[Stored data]
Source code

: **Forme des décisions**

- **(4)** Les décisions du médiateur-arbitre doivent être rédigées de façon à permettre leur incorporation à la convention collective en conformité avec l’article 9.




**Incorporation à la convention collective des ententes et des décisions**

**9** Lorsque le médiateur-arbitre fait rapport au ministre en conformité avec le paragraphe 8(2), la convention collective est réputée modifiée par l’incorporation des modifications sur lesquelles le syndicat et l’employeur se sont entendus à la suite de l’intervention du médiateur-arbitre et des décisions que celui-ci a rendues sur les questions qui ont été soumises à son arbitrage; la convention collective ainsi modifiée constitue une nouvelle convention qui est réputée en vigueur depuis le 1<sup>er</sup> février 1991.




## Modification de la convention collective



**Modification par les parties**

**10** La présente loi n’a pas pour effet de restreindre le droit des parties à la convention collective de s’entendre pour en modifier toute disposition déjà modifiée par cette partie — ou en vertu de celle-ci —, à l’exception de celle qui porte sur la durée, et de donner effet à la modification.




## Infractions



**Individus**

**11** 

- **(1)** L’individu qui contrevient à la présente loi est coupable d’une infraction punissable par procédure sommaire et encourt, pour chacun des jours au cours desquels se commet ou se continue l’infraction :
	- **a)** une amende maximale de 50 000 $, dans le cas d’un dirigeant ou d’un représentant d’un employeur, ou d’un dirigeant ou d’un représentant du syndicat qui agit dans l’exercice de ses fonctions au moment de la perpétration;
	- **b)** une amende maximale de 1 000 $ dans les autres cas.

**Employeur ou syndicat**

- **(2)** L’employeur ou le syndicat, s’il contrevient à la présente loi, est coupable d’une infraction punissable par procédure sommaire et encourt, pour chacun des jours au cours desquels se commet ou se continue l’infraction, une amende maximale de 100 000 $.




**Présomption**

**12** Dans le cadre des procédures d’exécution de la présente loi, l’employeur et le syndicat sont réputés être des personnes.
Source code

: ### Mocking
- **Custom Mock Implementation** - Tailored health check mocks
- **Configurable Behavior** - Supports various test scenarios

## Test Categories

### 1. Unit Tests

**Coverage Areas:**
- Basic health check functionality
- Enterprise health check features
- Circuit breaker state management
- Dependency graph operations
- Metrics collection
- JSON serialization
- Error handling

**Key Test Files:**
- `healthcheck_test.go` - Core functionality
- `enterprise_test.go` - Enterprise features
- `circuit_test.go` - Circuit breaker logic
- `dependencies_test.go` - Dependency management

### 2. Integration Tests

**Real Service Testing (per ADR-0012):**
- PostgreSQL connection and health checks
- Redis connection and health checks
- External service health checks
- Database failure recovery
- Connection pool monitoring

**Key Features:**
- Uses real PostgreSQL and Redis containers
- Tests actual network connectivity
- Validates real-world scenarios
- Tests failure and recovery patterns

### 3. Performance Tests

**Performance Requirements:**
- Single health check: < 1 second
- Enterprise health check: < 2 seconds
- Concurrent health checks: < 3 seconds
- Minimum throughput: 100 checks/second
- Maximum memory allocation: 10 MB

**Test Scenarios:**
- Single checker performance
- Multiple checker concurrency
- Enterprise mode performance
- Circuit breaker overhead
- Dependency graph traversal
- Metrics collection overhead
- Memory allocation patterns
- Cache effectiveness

● Work request
Reproduce the source text of every entry above, line by line, without changing a single character.

● Answer to the exercise
Source code

: **Forme des décisions**

- **(4)** Les décisions du médiateur-arbitre doivent être rédigées de façon à permettre leur incorporation à la convention collective en conformité avec l’article 9.




**Incorporation à la convention collective des ententes et des décisions**

**9** Lorsque le médiateur-arbitre fait rapport au ministre en conformité avec le paragraphe 8(2), la convention collective est réputée modifiée par l’incorporation des modifications sur lesquelles le syndicat et l’employeur se sont entendus à la suite de l’intervention du médiateur-arbitre et des décisions que celui-ci a rendues sur les questions qui ont été soumises à son arbitrage; la convention collective ainsi modifiée constitue une nouvelle convention qui est réputée en vigueur depuis le 1<sup>er</sup> février 1991.




## Modification de la convention collective



**Modification par les parties**

**10** La présente loi n’a pas pour effet de restreindre le droit des parties à la convention collective de s’entendre pour en modifier toute disposition déjà modifiée par cette partie — ou en vertu de celle-ci —, à l’exception de celle qui porte sur la durée, et de donner effet à la modification.




## Infractions



**Individus**

**11** 

- **(1)** L’individu qui contrevient à la présente loi est coupable d’une infraction punissable par procédure sommaire et encourt, pour chacun des jours au cours desquels se commet ou se continue l’infraction :
	- **a)** une amende maximale de 50 000 $, dans le cas d’un dirigeant ou d’un représentant d’un employeur, ou d’un dirigeant ou d’un représentant du syndicat qui agit dans l’exercice de ses fonctions au moment de la perpétration;
	- **b)** une amende maximale de 1 000 $ dans les autres cas.

**Employeur ou syndicat**

- **(2)** L’employeur ou le syndicat, s’il contrevient à la présente loi, est coupable d’une infraction punissable par procédure sommaire et encourt, pour chacun des jours au cours desquels se commet ou se continue l’infraction, une amende maximale de 100 000 $.




**Présomption**

**12** Dans le cadre des procédures d’exécution de la présente loi, l’employeur et le syndicat sont réputés être des personnes.
Source code

: ### Mocking
- **Custom Mock Implementation** - Tailored health check mocks
- **Configurable Behavior** - Supports various test scenarios

## Test Categories

### 1. Unit Tests

**Coverage Areas:**
- Basic health check functionality
- Enterprise health check features
- Circuit breaker state management
- Dependency graph operations
- Metrics collection
- JSON serialization
- Error handling

**Key Test Files:**
- `healthcheck_test.go` - Core functionality
- `enterprise_test.go` - Enterprise features
- `circuit_test.go` - Circuit breaker logic
- `dependencies_test.go` - Dependency management

### 2. Integration Tests

**Real Service Testing (per ADR-0012):**
- PostgreSQL connection and health checks
- Redis connection and health checks
- External service health checks
- Database failure recovery
- Connection pool monitoring

**Key Features:**
- Uses real PostgreSQL and Redis containers
- Tests actual network connectivity
- Validates real-world scenarios
- Tests failure and recovery patterns

### 3. Performance Tests

**Performance Requirements:**
- Single health check: < 1 second
- Enterprise health check: < 2 seconds
- Concurrent health checks: < 3 seconds
- Minimum throughput: 100 checks/second
- Maximum memory allocation: 10 MB

**Test Scenarios:**
- Single checker performance
- Multiple checker concurrency
- Enterprise mode performance
- Circuit breaker overhead
- Dependency graph traversal
- Metrics collection overhead
- Memory allocation patterns
- Cache effectiveness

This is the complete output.